Bestimmt ein solches Beziehungsgerüst bereits die allerersten drei Jahre eines Mädchens, dann wird es zu einem fest verankerten Teil seiner Persönlichkeit. Es bleibt auch als Teenager und erst recht als erwachsene Frau das vorherrschende Verhaltensmuster. Sie kann noch so schön und begehrenswert sein, sie wird immer die Jungs und Männer abweisen, die sich durch intensives Werben um sie bemühten. Das sind für sie Kriecher und keine richtigen Männer. Denn ein richtiger Mann hat so zu sein, wie Vater es war: beherrschend, fordernd und abweisend. Dann werden ihre Instinkte geweckt. Dann wird sie es sein, die sich um seine Gunst bemüht. Sie wird alles tun, um seine Aufmerksamkeit zu erhaschen.

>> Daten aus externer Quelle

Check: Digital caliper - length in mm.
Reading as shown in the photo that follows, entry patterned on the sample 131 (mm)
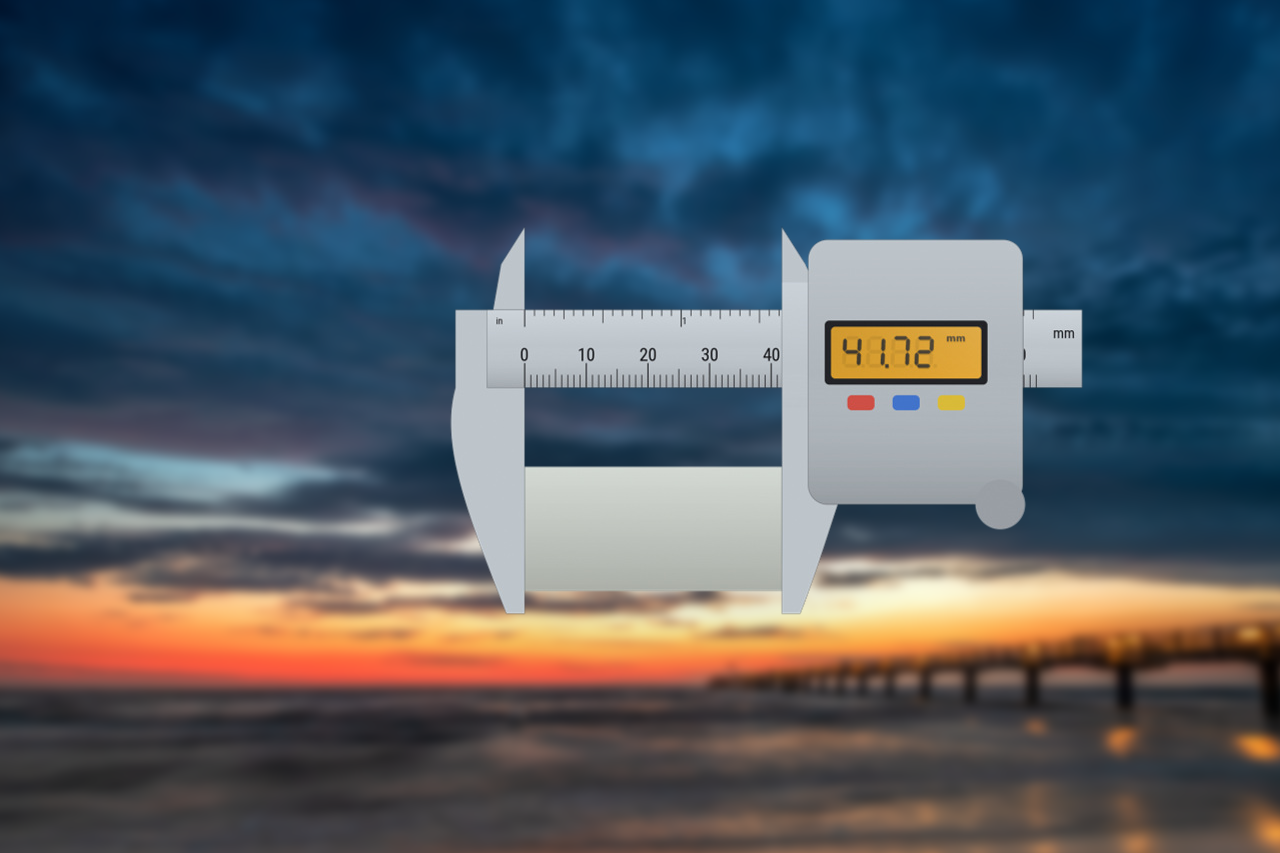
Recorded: 41.72 (mm)
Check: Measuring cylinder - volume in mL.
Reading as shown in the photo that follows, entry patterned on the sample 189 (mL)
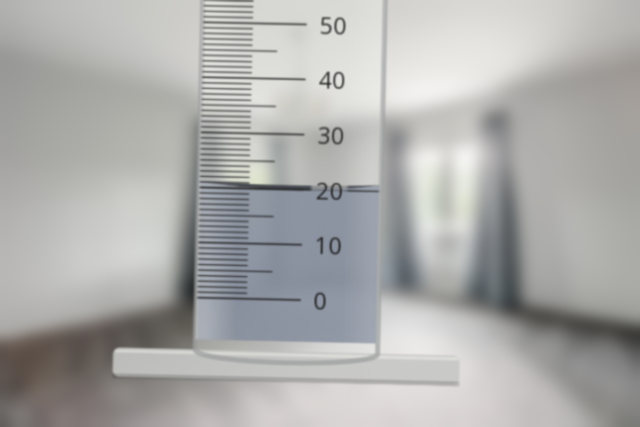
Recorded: 20 (mL)
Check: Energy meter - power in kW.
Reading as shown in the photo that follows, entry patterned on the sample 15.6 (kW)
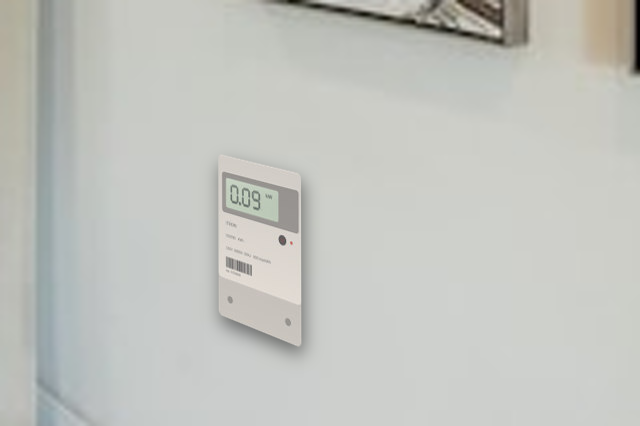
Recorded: 0.09 (kW)
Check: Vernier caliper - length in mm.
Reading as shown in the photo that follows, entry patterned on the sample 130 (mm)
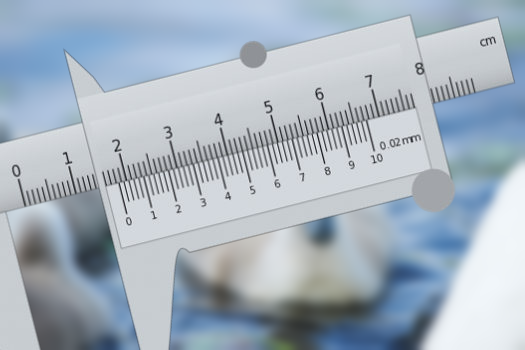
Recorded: 18.5 (mm)
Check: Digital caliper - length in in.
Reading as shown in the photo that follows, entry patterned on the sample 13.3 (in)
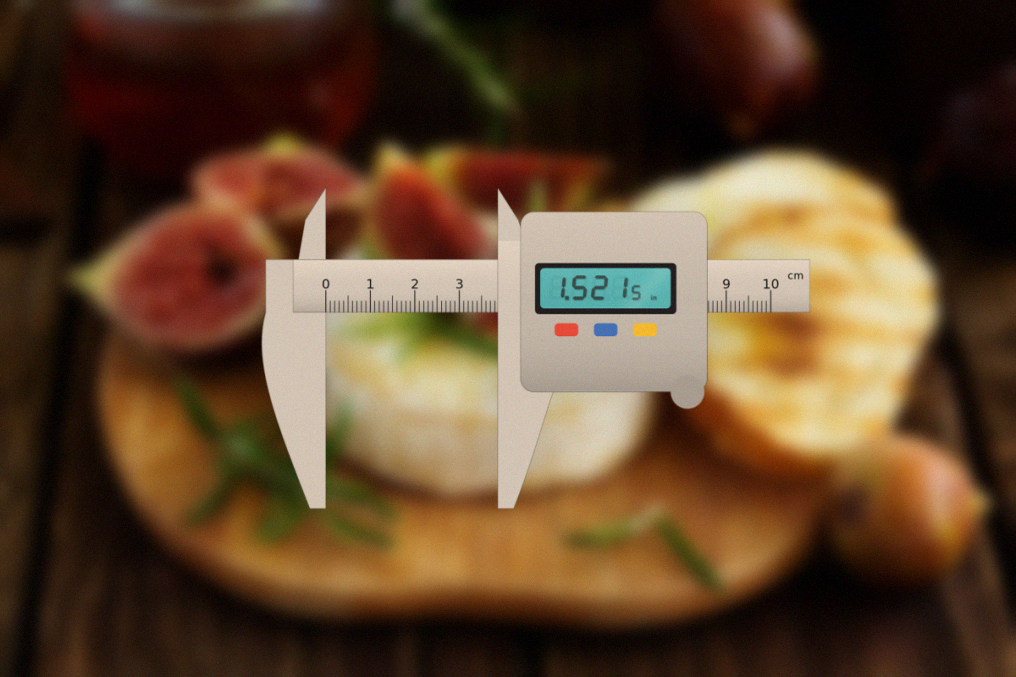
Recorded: 1.5215 (in)
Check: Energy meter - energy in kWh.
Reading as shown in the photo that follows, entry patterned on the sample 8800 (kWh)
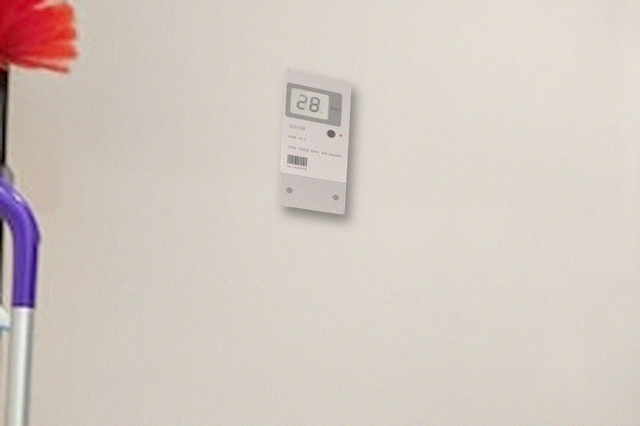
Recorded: 28 (kWh)
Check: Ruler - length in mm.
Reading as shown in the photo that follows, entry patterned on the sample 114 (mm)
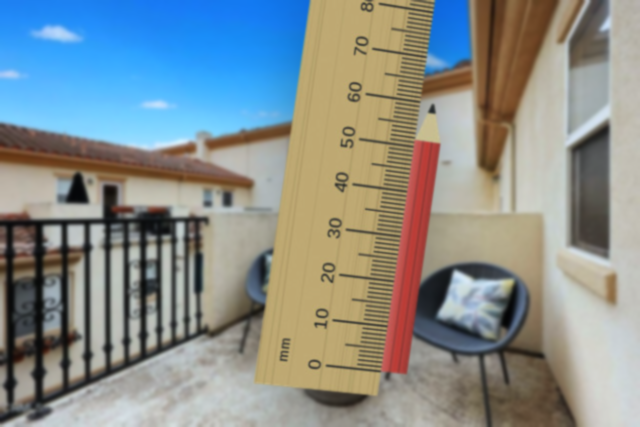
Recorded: 60 (mm)
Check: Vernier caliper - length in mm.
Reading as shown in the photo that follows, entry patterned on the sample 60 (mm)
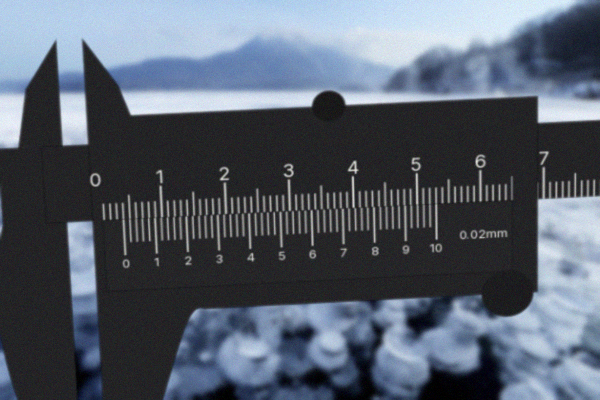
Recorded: 4.0 (mm)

Das mag sich seltsam anhören, aber eigentlich ist es alles andere als das. Denn wenn man ein paar Jahrhunderte zurückdenkt, stellt man sehr schnell fest, dass Frauen eigentlich nie in der Lage waren, den Mann selbst auszusuchen, mit dem sie ihr Leben verbringen würden. Zu biblischen Zeiten, also in der Zeit, auf die unsere Zeitrechnung zurückgeht, erfüllte eine Frau eigentlich nur zwei Aufgaben: Sie war das Objekt männlicher Begierde und sie war Mittel zum Zweck. Mädchen wuchsen auf, um verkauft zu werden. Dabei sprach man vom Brautpreis und der war umso höher, je schöner die Tochter war.
Damals warb ein Mann nicht um das Objekt seiner Begierde. Er sprach mit dem Vater des Mädchens und verhandelte über den Preis. Lag der im Rahmen seiner Möglichkeiten, wurde das Geschäft besiegelt und des gab ein großes Fest. Das nannte man Hochzeit und es endete damit, dass das Mädchen beweisen musste, dass es noch jungfräulich war. Ein durchstoßenes Jungfernhäutchen bestätigte nämlich, dass die Ware noch unversehrt war. So wie eine versiegelte Weinflasche die Garantie dafür ist, dass der enthaltene Wein genau das ist, was einst im Fass herangereift war.
Es waren also nie die Frauen, die umworben und auf Händen getragen wurden. Es waren immer die Männer, die die Wahl trafen, während die Frauen ihr Bestes gaben, um mit verführerischen Kleidern und femininem Verhalten Aufmerksamkeit zu erregen und den Mann ihrer heimlichen Träume für sich zu gewinnen.
Daran hat sich im Prinzip nie etwas geändert. Noch immer kleiden sich Frauen so, dass möglichst viele Männer hinsehen. Sie gewähren Durchblicke und Einblicke, die in der Summe nur ein Ziel haben: zu gefallen, Aufmerksamkeit zu erregen und genau den Kerl für sich zu gewinnen, der dem Ideal es „richtigen“ Mannes entspricht.
Wer sich also als Mann größte Mühe gibt, einer Frau zu gefallen, ist also eigentlich auf dem falschen Weg. Denn ein Mann, der um ihre Aufmerksamkeit bettelt, schmeichelt vielleicht ihrer Eitelkeit. Aber er wird nie der Mann ihrer Träume sein. Das wird nicht selten der sein, der sie dezent herablassend behandelt und ihr von Anfang an zeigt, wer das Sagen hat und die Entscheidungen trifft.